Une rencontre au marché. On échange des nouvelles. Sur les enfants. Sur le mari : « Il m’a quittée » et, tout de go, « L’amour est une illusion. J’y ai cru, j’ai voulu y croire, je n’y crois plus ».
Sans transition, elle ajoute : « En fait, j’ai très envie d’y croire à nouveau car j’ai rencontré quelqu’un ».
Lorsque son mari l’a quittée, elle a perdu confiance en elle, pensant qu’elle n’était pas « aimable » et ne serait plus capable d’aimer un homme. Mais, parce qu’elle a lu dans le regard de « quelqu’un » qu’elle était « aimable », elle a voulu y croire.
Croire que l’amour est possible, malgré tout, donne de l’énergie et de la force pour y croire à nouveau et à nouveau aimer.
Une amie m’a prêté un livre de Laurent Gounelle : L’homme qui voulait être heureux. Ce que l’on croit peut devenir réalité (Pocket, 2010, 192 p.). En le feuilletant, je lis : « Quand on est convaincu d’une chose, elle devient la réalité, notre réalité » – en positif ou en négatif.
Croire que l’on est aimable nous rend aimable.
Croire que l’autre est aimable nous le fait aimer.

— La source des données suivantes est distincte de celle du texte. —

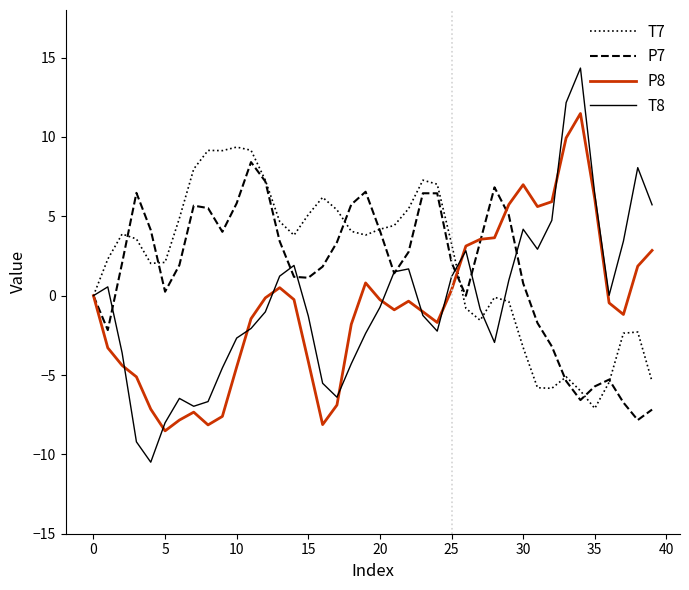

Which series has the widest spread of values?

T8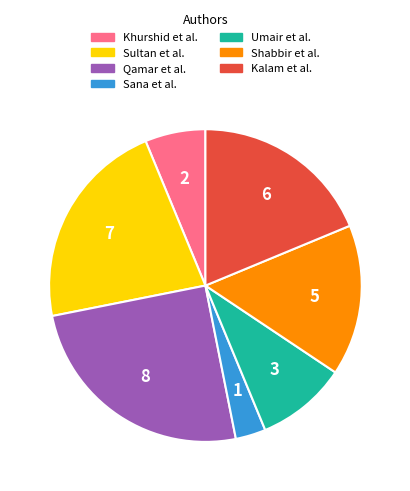

Rank the categories by value from highest to lowest.

Qamar et al., Sultan et al., Kalam et al., Shabbir et al., Umair et al., Khurshid et al., Sana et al.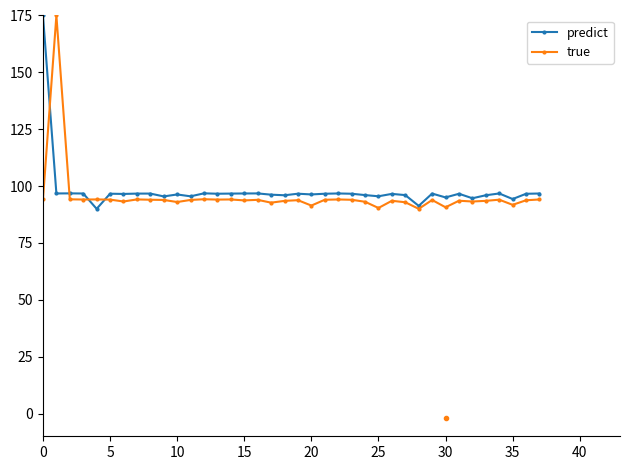

What is the highest value of the true series?

175.0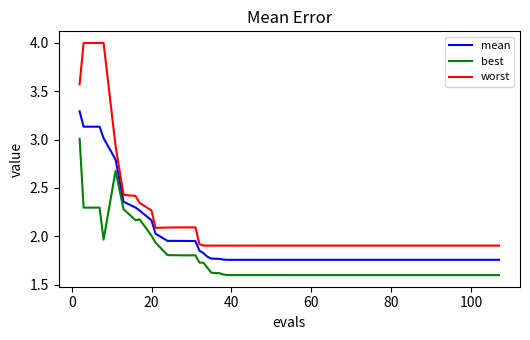

What is the maximum value for mean?

3.3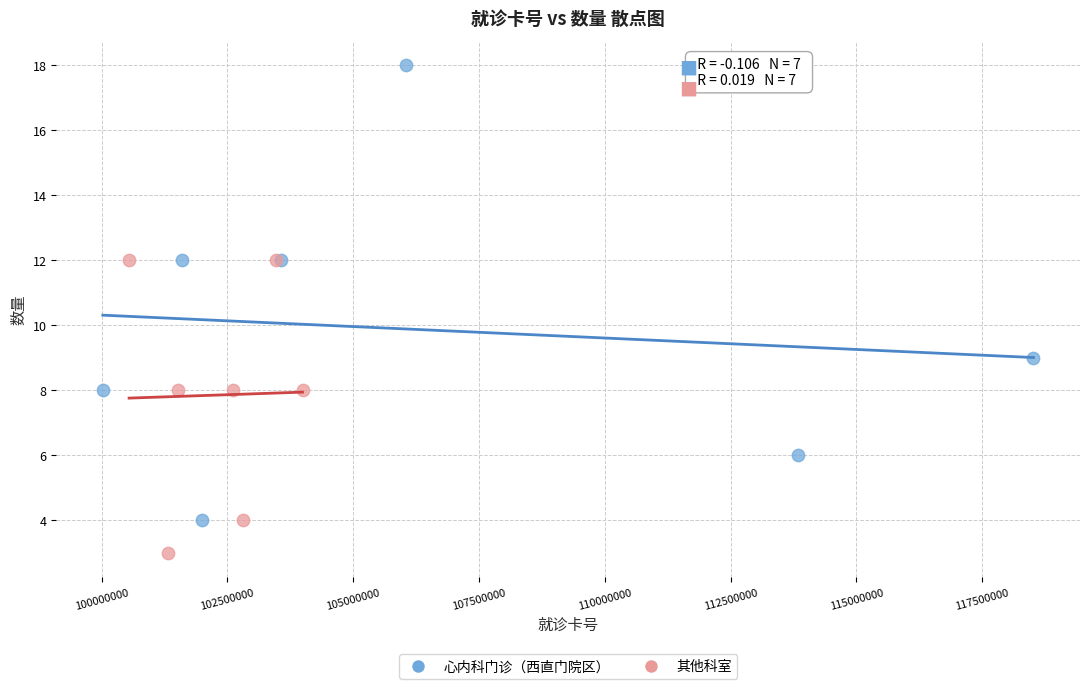

What are all the series names shown in the legend?

心内科门诊（西直门院区）, 其他科室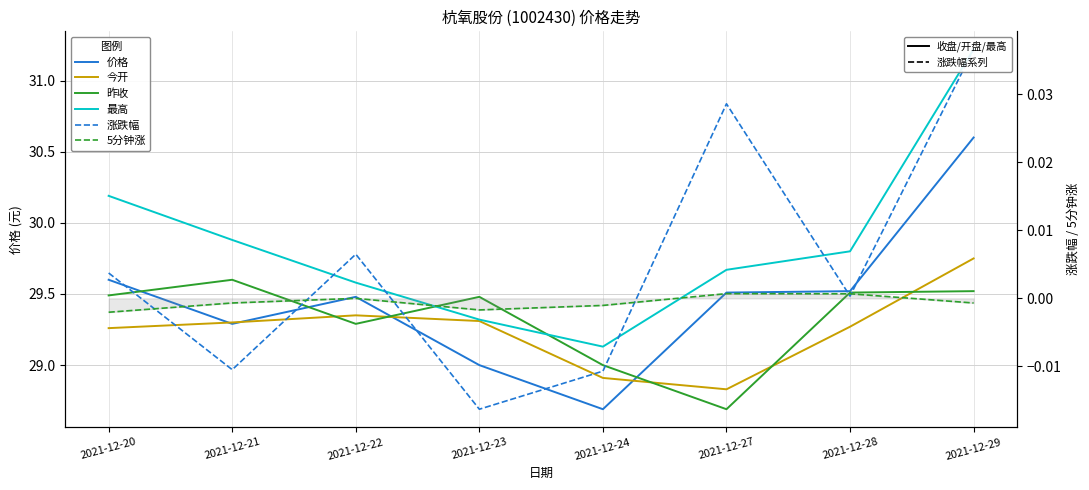

Does the chart display data point markers on the line(s)?

No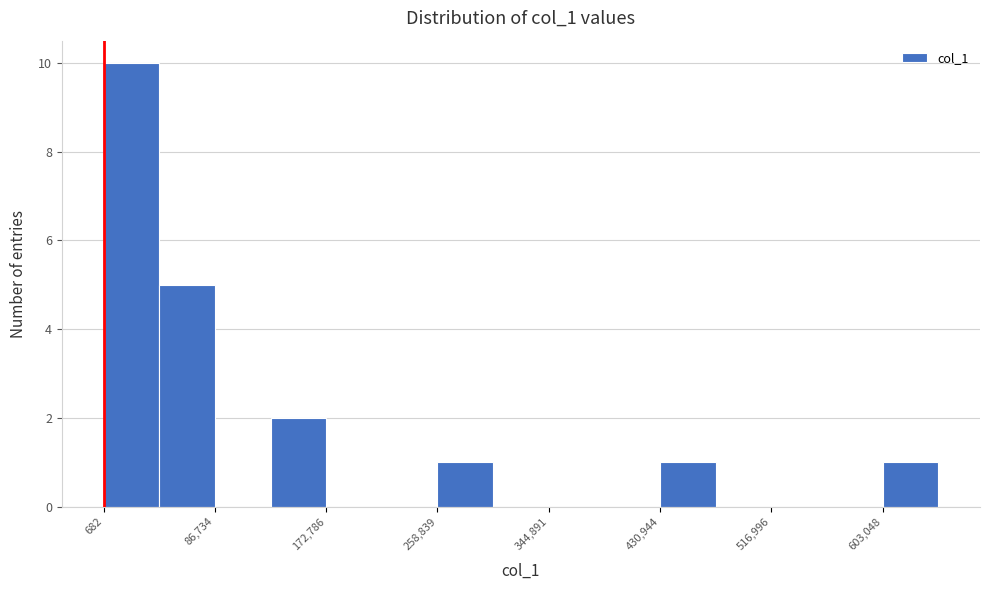

Reading left to right, list every bar in this chart as the range it spans on the x-axis followed by its height. Neither the bar edges nor the heights are printed on the chart, so give them approximately, as read against the axes.

0 to 40000: 10
40000 to 90000: 5
90000 to 130000: 0
130000 to 170000: 2
170000 to 220000: 0
220000 to 260000: 0
260000 to 300000: 1
300000 to 340000: 0
340000 to 390000: 0
390000 to 430000: 0
430000 to 470000: 1
470000 to 520000: 0
520000 to 560000: 0
560000 to 600000: 0
600000 to 650000: 1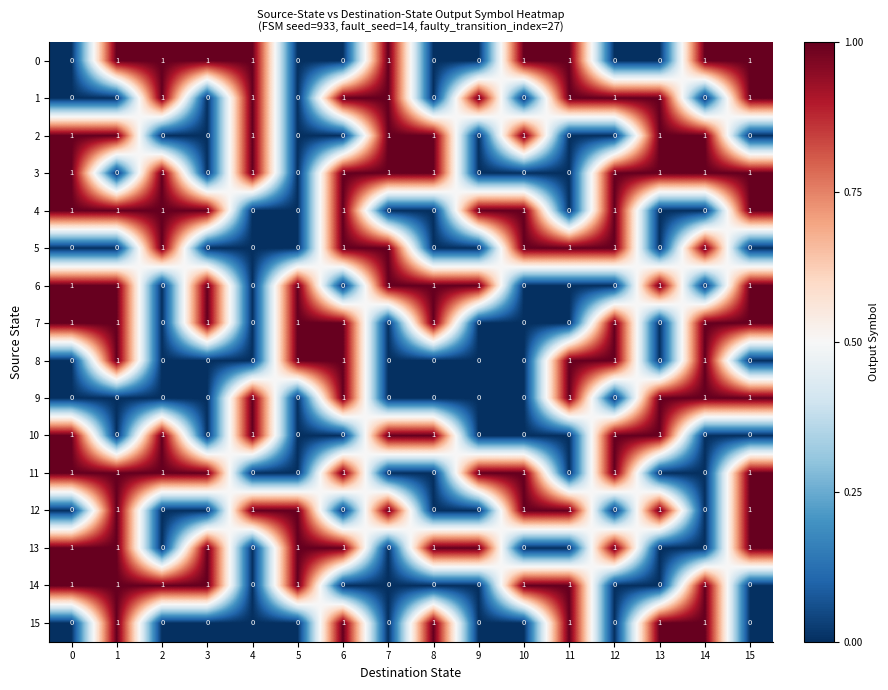

Count the number of data series in this chart.

16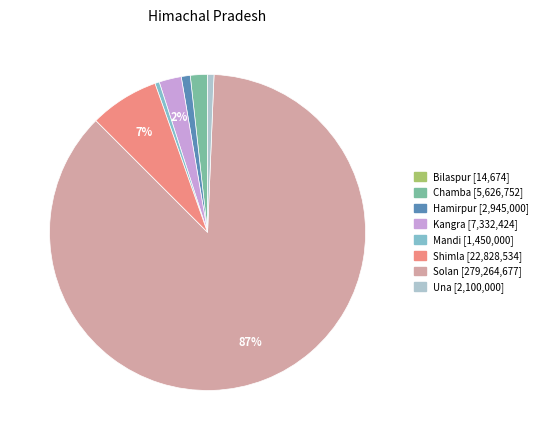

To the nearest percent, what is the average slice percentage?

12%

Je ne sais pas si cela s’appelle de la persuasion ou de la confiance, mais je crois que, sans confiance en soi et en l’autre, l’amour n’est pas possible.
Ce qui me console parfois, c’est de penser que Dieu croit que nous sommes aimables. Il ne se laisse pas rebuter par nos imperfections comme, nous-mêmes, nous nous laissons rebuter par celles des autres et par les nôtres.
Alors, nous suffit-il de croire Dieu pour devenir aimables et aimants ? Je veux le croire.
Mais que d’obstacles, de pierres à rouler, parfois de petits grains de sable…
Je crois qu’il n’est pas trop de dire chaque jour : « Tiens-nous dans la confiance ! Que ton Esprit soutienne en chacun l’initiative de l’amour qui ne se lasse pas, ne se décourage pas ».